Ich persönlich neige ja eher dazu, das Christentum als Philosophie zu betrachten (Ich weiß, dass nach der katholischen Lehre dies nicht der Hauptaspekt ist, jajaja....

).
Deshalb würde ich auch davon ausgehen, dass bestimmte Kulturen in ihrem historischen Entwicklungsprozess, diverse Stadien durchmachen und sich weiterentwickeln. Wenn wir also heute die Vergangenheit, oder sogar andere Kulturen, als "barbarisch" empfinden, liegt das in meinen Augen daran, dass sich die abendländische Kultur bisher am weitesten fortentwickelt hat, wobei dies NICHT NUR auf das Christentum zurückzuführen ist.
Vergleichen wir doch mal: Die abendländische Kultur begann mit den Griechen, ihrer Philosophie, ihrer Kunst und ihrem Rechtsempfinden. Dies verband sie mit den Römern, welche die strukturellen Voraussetzungen für eine gemeinsame europäische Entwicklung legten. Als Theodosius das Christentum zur Staatsreligion machte, konnte es sich daher schnell verbreiten.
Nach der Völkerwanderung bildeten sich germanische Reiche, technisches Know-How ging vielfach verloren, und musste wieder neu erlernt werden. Durch die christliche Religion und die Wiederentdeckung der antiken Autoren wurde von der Scholastik, über die Rennaissance und den Humanismus kontinuierlich ein geistig-philosophischer Diskurs gepflegt.
Nachdem im Dreißigjährigen Krieg und im Absolutismus die Religion als Machtinstrument missbraucht und der Klerus, wie schon vor der Reformation, kein leuchtendes Beispiel war, entwickelte sich die Aufklärung, die in der französischen Revolution gipfelte.
Nach den Schrecken der Jakobinerherrschaft, sah man, dass auch reine Vernunft schaden kann und besann sich auf andere Dinge (siehe Klassik, Empfindsamkeit und Romantik).
Nach Darwins Thesen, gewann die Naturwissenschaft die Oberhand. Der Missbrauch selbiger in Form der Rassenlehre und die Erfahrung zweier Weltkriege schuf ein neues geistiges Klima. Und nachdem auch der Fortschrittsglaube nach dem atomaren Wettrüsten einen Dämpfer erhielt, sind wir in der heutigen "Postmoderne" angekommen. (Ich entschuldige mich, wenn das gerade sehr plakativ und gerafft wirkt, es geht jedoch hier nicht anders.

)
Bei all diesen historischen Entwicklungen erkennt man folgendes Schema: Neue Idee --> Missbrauch/Ablehnung/Überalterung der Idee --> Neue Idee usw.

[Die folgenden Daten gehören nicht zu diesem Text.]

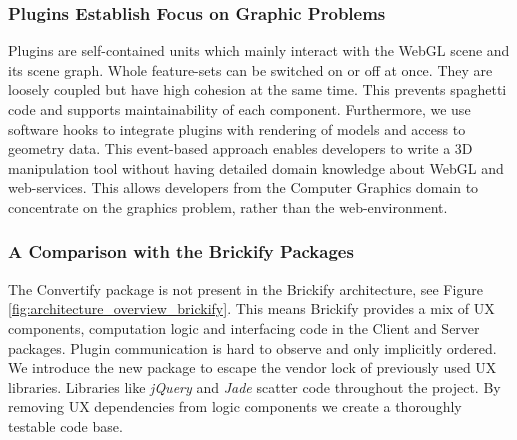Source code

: \documentclass[../ClassicThesis.tex]{subfiles}
\begin{document}
\subsubsection{Plugins Establish Focus on Graphic Problems}

Plugins are self-contained units which mainly interact with the WebGL scene and
its scene graph. Whole feature-sets can be switched on or off at once. They are
loosely coupled but have high cohesion at the same time. This prevents spaghetti
code and supports maintainability of each component. Furthermore, we use
software hooks to integrate plugins with rendering of models and access to
geometry data. This event-based approach enables developers to write a 3D
manipulation tool without having detailed domain knowledge about WebGL and
web-services. This allows developers from the Computer Graphics domain to
concentrate on the graphics problem, rather than the web-environment.



\subsubsection{A Comparison with the Brickify Packages}

The Convertify package is not present in the Brickify architecture, see Figure
\ref{fig:architecture_overview_brickify}. This means Brickify provides a mix of
UX components, computation logic and interfacing code in the Client and Server
packages. Plugin communication is hard to observe and only implicitly ordered.
We introduce the new package to escape the vendor lock of previously used UX libraries. Libraries like 
\emph{jQuery} and \emph{Jade}  scatter code throughout the
project. By removing UX dependencies from logic components we create a
thoroughly testable code base.
\end{document}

Seit dem klassischen Griechenland findet in Europa eine geistige Evolution statt.
Ideen, Ideologien und Religionen werden übernommen und wieder verworfen, doch dies geschieht immer reflektierend, d.h. die Menschen entwickeln sich dadurch weiter. Und auch wenn wir immer sagen "Die Geschichte lehrt die Menschen, dass die Geschichte die Menschen nichts lehrt.", so ist doch in Europa ein geistiges Klima vorherrschend, das all diese Prozesse zulässt.
Wenn man sich jetzt den Nahen Osten betrachtet, herrscht ein anderes Bild. Doch ich wage zu behaupten, dass die geistig-kulturelle Entwicklung dort ungefähr dem entspricht, das in Europa im Spätmittelalter herrschte.
Das soll nicht heißen, dass die Menschen dort dumm seien! Ich sehe den Grund für die Spannungen zwischen Westen und Islam jedoch darin, dass das Abendland geistesgeschichtlich 500 Jahre weiter ist. Zwar gibt es auch im Nahen Osten eine Menge liberaler und säkularer Strömungen, doch sind diese meist in Anlehnung an den Westen entstanden. Bis solche Ideen aus der islamisch-"orientalischen" Kultur selbst kommen, werden noch viele, viele Jahrzehnte vergehen.
Auch die "Heiden" verändern sich und entwickeln sich weiter, dafür brauchen sie jedoch kein Christentum oder eine "Teilhabe an der göttlichen Erkenntnis"!